Pull every line of the data below into your answer word for word, leaving out the pictures.

Collected data
- - - - -
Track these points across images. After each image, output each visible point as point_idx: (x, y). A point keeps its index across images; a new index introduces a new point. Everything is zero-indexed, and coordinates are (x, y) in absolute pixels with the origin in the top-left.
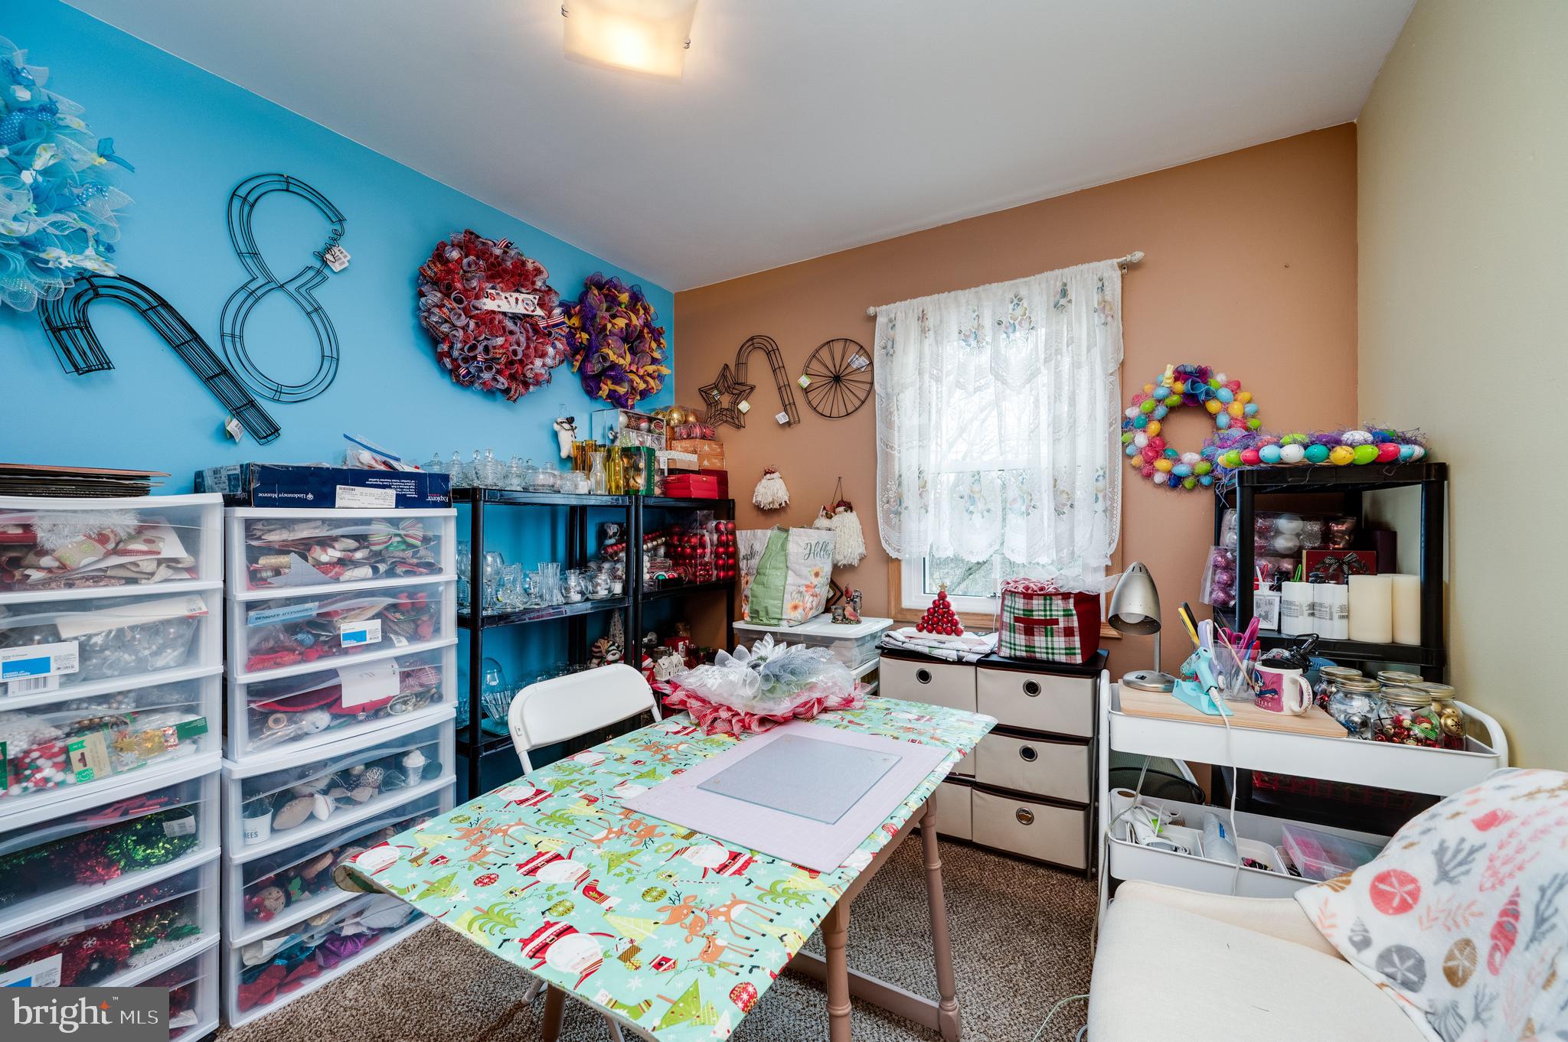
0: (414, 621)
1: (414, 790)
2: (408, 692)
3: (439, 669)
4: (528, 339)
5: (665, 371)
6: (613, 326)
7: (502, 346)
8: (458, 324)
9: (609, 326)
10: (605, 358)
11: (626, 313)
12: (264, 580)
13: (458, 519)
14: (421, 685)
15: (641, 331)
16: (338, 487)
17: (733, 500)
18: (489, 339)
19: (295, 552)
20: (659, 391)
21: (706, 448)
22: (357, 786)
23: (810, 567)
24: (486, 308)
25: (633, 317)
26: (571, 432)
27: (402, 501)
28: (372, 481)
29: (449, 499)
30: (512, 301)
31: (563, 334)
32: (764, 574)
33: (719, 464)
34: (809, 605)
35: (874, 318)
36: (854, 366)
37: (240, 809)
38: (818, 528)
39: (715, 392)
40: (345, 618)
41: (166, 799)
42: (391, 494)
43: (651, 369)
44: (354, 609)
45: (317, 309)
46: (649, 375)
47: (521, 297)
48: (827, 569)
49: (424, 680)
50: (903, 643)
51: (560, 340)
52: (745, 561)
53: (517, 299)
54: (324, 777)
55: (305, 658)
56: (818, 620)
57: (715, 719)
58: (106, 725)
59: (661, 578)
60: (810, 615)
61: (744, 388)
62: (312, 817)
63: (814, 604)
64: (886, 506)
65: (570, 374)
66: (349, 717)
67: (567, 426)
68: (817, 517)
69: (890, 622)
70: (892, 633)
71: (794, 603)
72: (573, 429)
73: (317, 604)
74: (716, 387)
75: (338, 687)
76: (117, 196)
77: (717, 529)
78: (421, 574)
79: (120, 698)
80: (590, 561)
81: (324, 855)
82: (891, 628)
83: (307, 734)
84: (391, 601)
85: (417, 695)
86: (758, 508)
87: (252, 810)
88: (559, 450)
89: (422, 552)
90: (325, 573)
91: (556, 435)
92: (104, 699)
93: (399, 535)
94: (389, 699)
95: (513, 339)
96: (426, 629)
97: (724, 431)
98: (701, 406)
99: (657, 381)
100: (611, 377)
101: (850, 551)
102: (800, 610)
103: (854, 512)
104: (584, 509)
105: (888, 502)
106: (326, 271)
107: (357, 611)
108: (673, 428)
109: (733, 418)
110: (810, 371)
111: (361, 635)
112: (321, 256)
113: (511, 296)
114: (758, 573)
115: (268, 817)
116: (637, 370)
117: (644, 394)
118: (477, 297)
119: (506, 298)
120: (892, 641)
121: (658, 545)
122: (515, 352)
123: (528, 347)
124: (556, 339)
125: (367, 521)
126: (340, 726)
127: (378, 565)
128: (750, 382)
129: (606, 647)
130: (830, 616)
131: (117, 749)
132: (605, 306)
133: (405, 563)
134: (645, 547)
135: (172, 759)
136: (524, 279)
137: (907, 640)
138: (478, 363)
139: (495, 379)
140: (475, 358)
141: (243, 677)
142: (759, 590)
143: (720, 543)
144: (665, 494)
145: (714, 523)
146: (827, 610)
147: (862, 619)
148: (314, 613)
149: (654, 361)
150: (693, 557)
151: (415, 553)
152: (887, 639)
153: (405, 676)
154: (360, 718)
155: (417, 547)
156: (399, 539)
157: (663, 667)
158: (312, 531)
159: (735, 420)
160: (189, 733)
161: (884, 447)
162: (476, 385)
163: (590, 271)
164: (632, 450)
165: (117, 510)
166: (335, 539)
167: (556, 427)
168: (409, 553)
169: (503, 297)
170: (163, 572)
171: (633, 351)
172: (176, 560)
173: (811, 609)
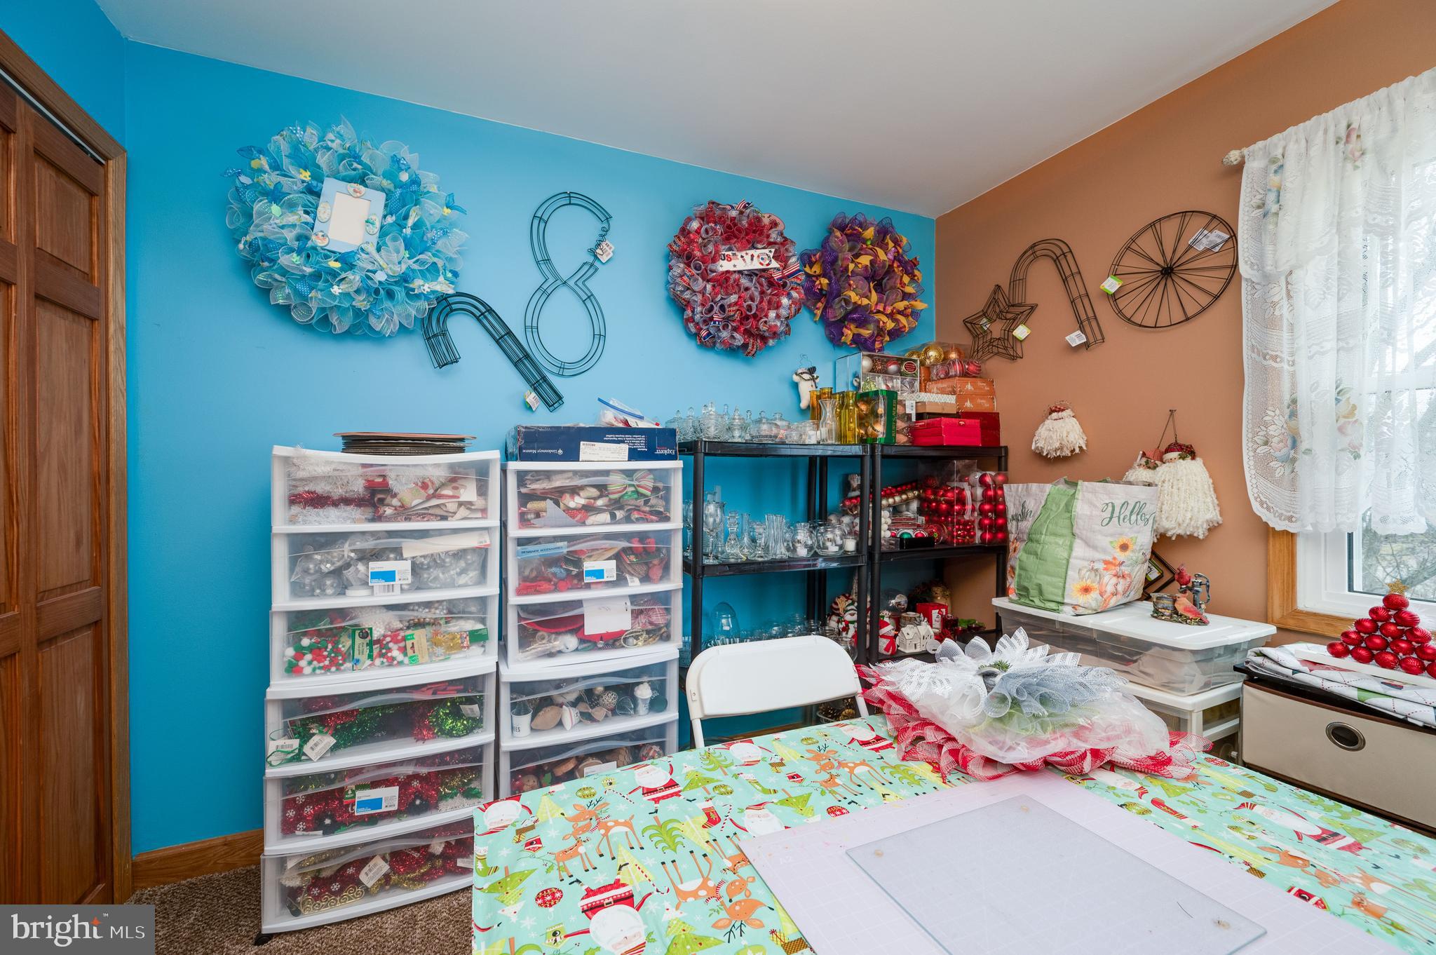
0: (646, 564)
1: (644, 720)
2: (638, 628)
3: (668, 611)
4: (762, 293)
5: (920, 305)
6: (856, 265)
7: (736, 304)
8: (696, 288)
9: (851, 266)
10: (847, 301)
11: (871, 249)
12: (529, 520)
13: (684, 470)
14: (651, 623)
15: (891, 266)
16: (582, 443)
17: (1006, 448)
18: (725, 299)
19: (551, 499)
20: (912, 330)
21: (969, 387)
22: (597, 705)
23: (1111, 535)
24: (721, 269)
25: (881, 252)
26: (811, 383)
27: (634, 455)
28: (609, 437)
29: (676, 452)
30: (748, 258)
31: (799, 282)
32: (1038, 542)
33: (987, 405)
34: (1110, 589)
35: (1238, 169)
36: (1201, 248)
37: (509, 707)
38: (1130, 483)
39: (985, 320)
40: (591, 556)
41: (462, 687)
42: (624, 448)
43: (901, 305)
44: (597, 550)
45: (590, 296)
46: (900, 312)
47: (756, 253)
48: (1144, 540)
49: (654, 619)
50: (1295, 671)
51: (796, 289)
52: (1014, 523)
53: (752, 256)
54: (572, 693)
55: (557, 589)
56: (1128, 610)
57: (921, 738)
58: (429, 624)
59: (906, 536)
60: (1113, 602)
61: (1022, 309)
62: (560, 724)
63: (1120, 588)
64: (1262, 450)
65: (812, 324)
66: (591, 643)
67: (807, 376)
68: (1130, 467)
69: (1270, 630)
70: (1268, 651)
71: (1084, 584)
72: (813, 379)
73: (566, 543)
74: (984, 314)
75: (582, 616)
76: (458, 236)
77: (982, 481)
78: (652, 521)
79: (436, 605)
80: (831, 514)
81: (567, 760)
82: (1272, 642)
83: (560, 652)
84: (625, 544)
85: (648, 632)
86: (1039, 456)
87: (518, 709)
88: (800, 401)
89: (653, 501)
90: (573, 517)
91: (796, 386)
92: (428, 605)
93: (633, 485)
94: (622, 632)
95: (747, 295)
96: (657, 572)
97: (994, 365)
98: (966, 339)
99: (910, 318)
100: (853, 320)
101: (1189, 515)
102: (1094, 595)
103: (1198, 459)
104: (824, 459)
105: (1266, 443)
106: (597, 264)
107: (600, 551)
108: (928, 368)
109: (1006, 348)
110: (1121, 270)
111: (599, 573)
112: (592, 252)
113: (747, 254)
114: (1030, 540)
115: (528, 717)
116: (884, 309)
117: (895, 334)
118: (714, 260)
119: (742, 257)
120: (1268, 664)
121: (908, 499)
122: (750, 308)
123: (761, 302)
124: (792, 288)
125: (606, 473)
126: (584, 650)
127: (616, 512)
128: (1030, 300)
129: (844, 606)
130: (1148, 606)
131: (434, 643)
132: (847, 246)
133: (639, 510)
134: (884, 502)
135: (466, 657)
136: (760, 235)
137: (1306, 669)
138: (715, 323)
139: (732, 337)
140: (711, 319)
141: (514, 600)
142: (1030, 561)
143: (986, 498)
144: (913, 442)
145: (978, 475)
146: (1146, 597)
147: (1210, 617)
148: (565, 551)
149: (906, 296)
150: (949, 512)
151: (646, 502)
152: (1259, 660)
153: (636, 614)
154: (600, 646)
155: (647, 496)
156: (633, 489)
157: (907, 637)
158: (563, 481)
159: (1009, 349)
160: (477, 638)
161: (1260, 359)
162: (718, 345)
163: (833, 213)
164: (870, 395)
165: (434, 464)
166: (582, 488)
167: (796, 378)
168: (641, 502)
169: (739, 257)
170: (463, 512)
171: (880, 288)
172: (471, 503)
173: (1115, 594)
- - - - -
◆ Your response
Track these points across images. After each image, output each visible point as point_idx: (x, y). A point keeps its index across images; a new index introduces a new point. Everything is zero-indexed, and coordinates are (x, y) in absolute pixels with the origin in the top-left.
0: (414, 621)
1: (414, 790)
2: (408, 692)
3: (439, 669)
4: (528, 339)
5: (665, 371)
6: (613, 326)
7: (502, 346)
8: (458, 324)
9: (609, 326)
10: (605, 358)
11: (626, 313)
12: (264, 580)
13: (458, 519)
14: (421, 685)
15: (641, 331)
16: (338, 487)
17: (733, 500)
18: (489, 339)
19: (295, 552)
20: (659, 391)
21: (706, 448)
22: (357, 786)
23: (810, 567)
24: (486, 308)
25: (633, 317)
26: (571, 432)
27: (402, 501)
28: (372, 481)
29: (449, 499)
30: (512, 301)
31: (563, 334)
32: (764, 574)
33: (719, 464)
34: (809, 605)
35: (874, 318)
36: (854, 366)
37: (240, 809)
38: (818, 528)
39: (715, 392)
40: (345, 618)
41: (166, 799)
42: (391, 494)
43: (651, 369)
44: (354, 609)
45: (317, 309)
46: (649, 375)
47: (521, 297)
48: (827, 569)
49: (424, 680)
50: (903, 643)
51: (560, 340)
52: (745, 561)
53: (517, 299)
54: (324, 777)
55: (305, 658)
56: (818, 620)
57: (715, 719)
58: (106, 725)
59: (661, 578)
60: (810, 615)
61: (744, 388)
62: (312, 817)
63: (814, 604)
64: (886, 506)
65: (570, 374)
66: (349, 717)
67: (567, 426)
68: (817, 517)
69: (890, 622)
70: (892, 633)
71: (794, 603)
72: (573, 429)
73: (317, 604)
74: (716, 387)
75: (338, 687)
76: (117, 196)
77: (717, 529)
78: (421, 574)
79: (120, 698)
80: (590, 561)
81: (324, 855)
82: (891, 628)
83: (307, 734)
84: (391, 601)
85: (417, 695)
86: (758, 508)
87: (252, 810)
88: (559, 450)
89: (422, 552)
90: (325, 573)
91: (556, 435)
92: (104, 699)
93: (399, 535)
94: (389, 699)
95: (513, 339)
96: (426, 629)
97: (724, 431)
98: (701, 406)
99: (657, 381)
100: (611, 377)
101: (850, 551)
102: (800, 610)
103: (854, 512)
104: (584, 509)
105: (888, 502)
106: (326, 271)
107: (357, 611)
108: (673, 428)
109: (733, 418)
110: (810, 371)
111: (361, 635)
112: (321, 256)
113: (511, 296)
114: (758, 573)
115: (268, 817)
116: (637, 370)
117: (644, 394)
118: (477, 297)
119: (506, 298)
120: (892, 641)
121: (658, 545)
122: (515, 352)
123: (528, 347)
124: (556, 339)
125: (367, 521)
126: (340, 726)
127: (378, 565)
128: (750, 382)
129: (606, 647)
130: (830, 616)
131: (117, 749)
132: (605, 306)
133: (405, 563)
134: (645, 547)
135: (172, 759)
136: (524, 279)
137: (907, 640)
138: (478, 363)
139: (495, 379)
140: (475, 358)
141: (243, 677)
142: (759, 590)
143: (720, 543)
144: (665, 494)
145: (714, 523)
146: (827, 610)
147: (862, 619)
148: (314, 613)
149: (654, 361)
150: (693, 557)
151: (415, 553)
152: (887, 639)
153: (405, 676)
154: (360, 718)
155: (417, 547)
156: (399, 539)
157: (663, 667)
158: (312, 531)
159: (735, 420)
160: (189, 733)
161: (884, 447)
162: (476, 385)
163: (590, 271)
164: (632, 450)
165: (117, 510)
166: (335, 539)
167: (556, 427)
168: (409, 553)
169: (503, 297)
170: (163, 572)
171: (633, 351)
172: (176, 560)
173: (811, 609)
0: (646, 564)
1: (644, 720)
2: (638, 628)
3: (668, 611)
4: (762, 293)
5: (920, 305)
6: (856, 265)
7: (736, 304)
8: (696, 288)
9: (851, 266)
10: (847, 301)
11: (871, 249)
12: (529, 520)
13: (684, 470)
14: (651, 623)
15: (891, 266)
16: (582, 443)
17: (1006, 448)
18: (725, 299)
19: (551, 499)
20: (912, 330)
21: (969, 387)
22: (597, 705)
23: (1111, 535)
24: (721, 269)
25: (881, 252)
26: (811, 383)
27: (634, 455)
28: (609, 437)
29: (676, 452)
30: (748, 258)
31: (799, 282)
32: (1038, 542)
33: (987, 405)
34: (1110, 589)
35: (1238, 169)
36: (1201, 248)
37: (509, 707)
38: (1130, 483)
39: (985, 320)
40: (591, 556)
41: (462, 687)
42: (624, 448)
43: (901, 305)
44: (597, 550)
45: (590, 296)
46: (900, 312)
47: (756, 253)
48: (1144, 540)
49: (654, 619)
50: (1295, 671)
51: (796, 289)
52: (1014, 523)
53: (752, 256)
54: (572, 693)
55: (557, 589)
56: (1128, 610)
57: (921, 738)
58: (429, 624)
59: (906, 536)
60: (1113, 602)
61: (1022, 309)
62: (560, 724)
63: (1120, 588)
64: (1262, 450)
65: (812, 324)
66: (591, 643)
67: (807, 376)
68: (1130, 467)
69: (1270, 630)
70: (1268, 651)
71: (1084, 584)
72: (813, 379)
73: (566, 543)
74: (984, 314)
75: (582, 616)
76: (458, 236)
77: (982, 481)
78: (652, 521)
79: (436, 605)
80: (831, 514)
81: (567, 760)
82: (1272, 642)
83: (560, 652)
84: (625, 544)
85: (648, 632)
86: (1039, 456)
87: (518, 709)
88: (800, 401)
89: (653, 501)
90: (573, 517)
91: (796, 386)
92: (428, 605)
93: (633, 485)
94: (622, 632)
95: (747, 295)
96: (657, 572)
97: (994, 365)
98: (966, 339)
99: (910, 318)
100: (853, 320)
101: (1189, 515)
102: (1094, 595)
103: (1198, 459)
104: (824, 459)
105: (1266, 443)
106: (597, 264)
107: (600, 551)
108: (928, 368)
109: (1006, 348)
110: (1121, 270)
111: (599, 573)
112: (592, 252)
113: (747, 254)
114: (1030, 540)
115: (528, 717)
116: (884, 309)
117: (895, 334)
118: (714, 260)
119: (742, 257)
120: (1268, 664)
121: (908, 499)
122: (750, 308)
123: (761, 302)
124: (792, 288)
125: (606, 473)
126: (584, 650)
127: (616, 512)
128: (1030, 300)
129: (844, 606)
130: (1148, 606)
131: (434, 643)
132: (847, 246)
133: (639, 510)
134: (884, 502)
135: (466, 657)
136: (760, 235)
137: (1306, 669)
138: (715, 323)
139: (732, 337)
140: (711, 319)
141: (514, 600)
142: (1030, 561)
143: (986, 498)
144: (913, 442)
145: (978, 475)
146: (1146, 597)
147: (1210, 617)
148: (565, 551)
149: (906, 296)
150: (949, 512)
151: (646, 502)
152: (1259, 660)
153: (636, 614)
154: (600, 646)
155: (647, 496)
156: (633, 489)
157: (907, 637)
158: (563, 481)
159: (1009, 349)
160: (477, 638)
161: (1260, 359)
162: (718, 345)
163: (833, 213)
164: (870, 395)
165: (434, 464)
166: (582, 488)
167: (796, 378)
168: (641, 502)
169: (739, 257)
170: (463, 512)
171: (880, 288)
172: (471, 503)
173: (1115, 594)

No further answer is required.